Marketers are letting us down by making us feel inadequate, says Jonah Sachs in Winning the Story Wars.

Marketing has enormous power and reach. Each of us has received more than one million marketing messages in our lifetime, and they have a big effect on how we see ourselves and the world. In other words, in many ways marketers are mythmakers.

Marketing stories and myths could raise us up, help us grow and mature as individuals and as a society. Instead, for many years marketers have told us that we are somehow incomplete.

Most advertising reinforces emotions like vanity and insecurity. It tells us that we only need to buy a certain product to feel strong and powerful, safe and secure, or sexy and desirable. Sachs calls this inadequacy marketing.

Inadequacy marketing is a two-act story:

Step 1. Create anxiety.

Step 2. Introduce the magic solution.

Examples of these magic solutions include:

  • Joy = Coke, as in “Are you sad? Coke makes you happy.”
  • Status = Cadillac
  • Sex appeal = Rolex
  • Safety = A vote for a get-tough-on crime candidate
  • Guilt reduction = Recycling

There are plenty of problems with inadequacy marketing, but a big problem for society is the crisis of consumption. If we think we need to buy things to solve our problems, we will continue to buy more and more.

However, research shows that consumption has not made us any happier. In fact, while national consumption has more than doubled since the 1950s, our individual happiness has declined.
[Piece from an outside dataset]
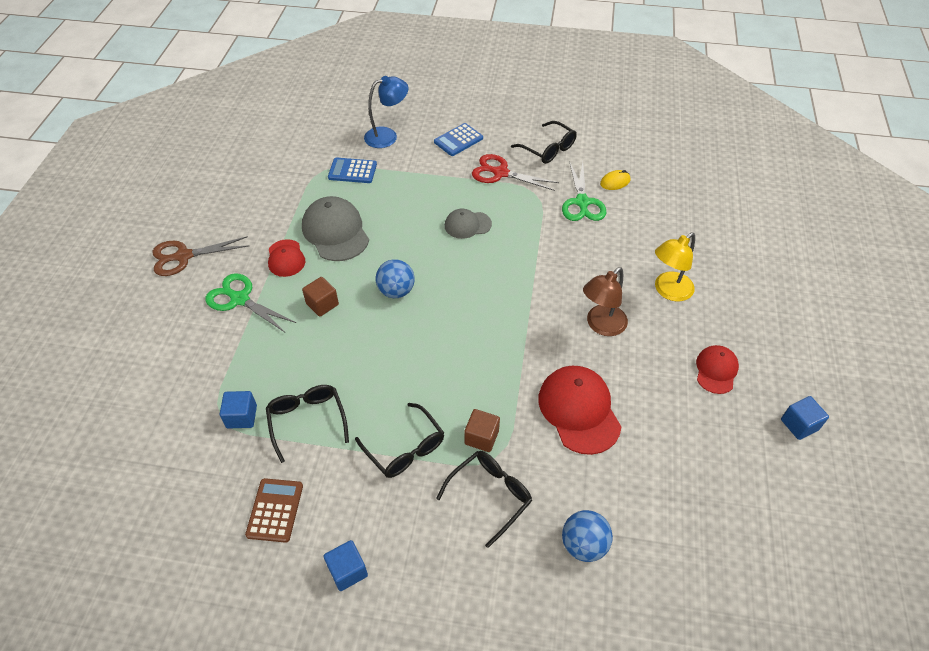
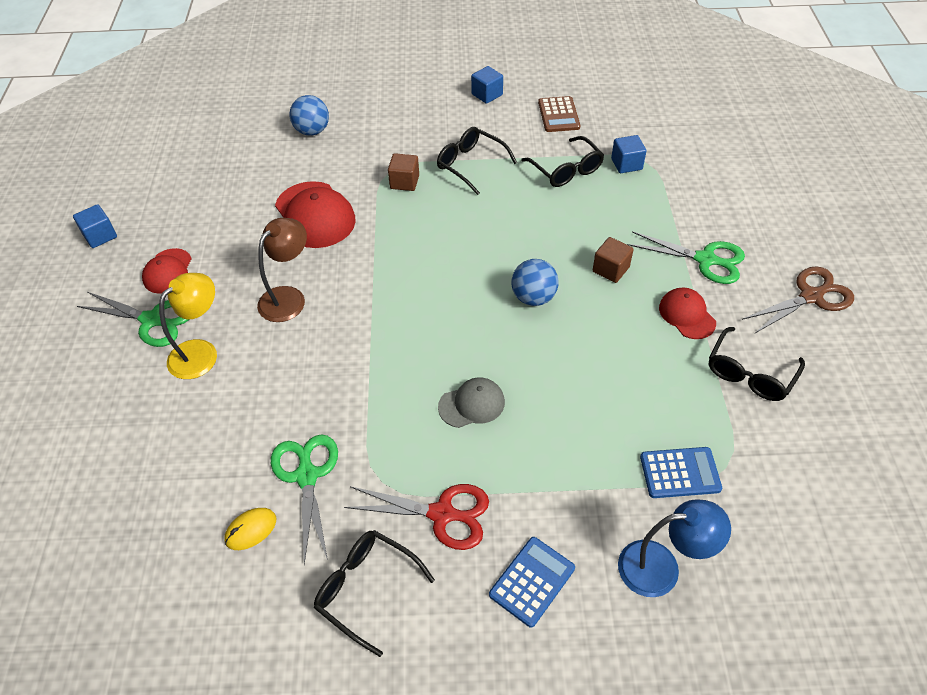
camera: 170 degrees right, 0 degrees up
grey cap [302,196,369,261] -> none
blue lamp [364,76,408,148] -> blue lamp turned 150 degrees counterclockwise [618,499,731,597]
black glasses [436,451,532,548] -> black glasses moved to [708,327,805,401]
none -> green scissors [77,292,190,347]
What should we do? Joseph Campbell, famous for writing The Power of Myth and other well-known books about myth, said “The only myth that is going to be worth thinking about now and in the immediate future is one that is talking about the planet . . . and everybody on it. . . . Until that gets going, you don’t have anything.”

Sachs said that we can craft a better future by switching from inadequacy marketing to empowerment marketing. While Sachs is concerned about consumption and our ecological and social crisis, others might be concerned about “fraying values, out-of-control wealth inequity, incivility in politics, or any number of pressing modern issues.”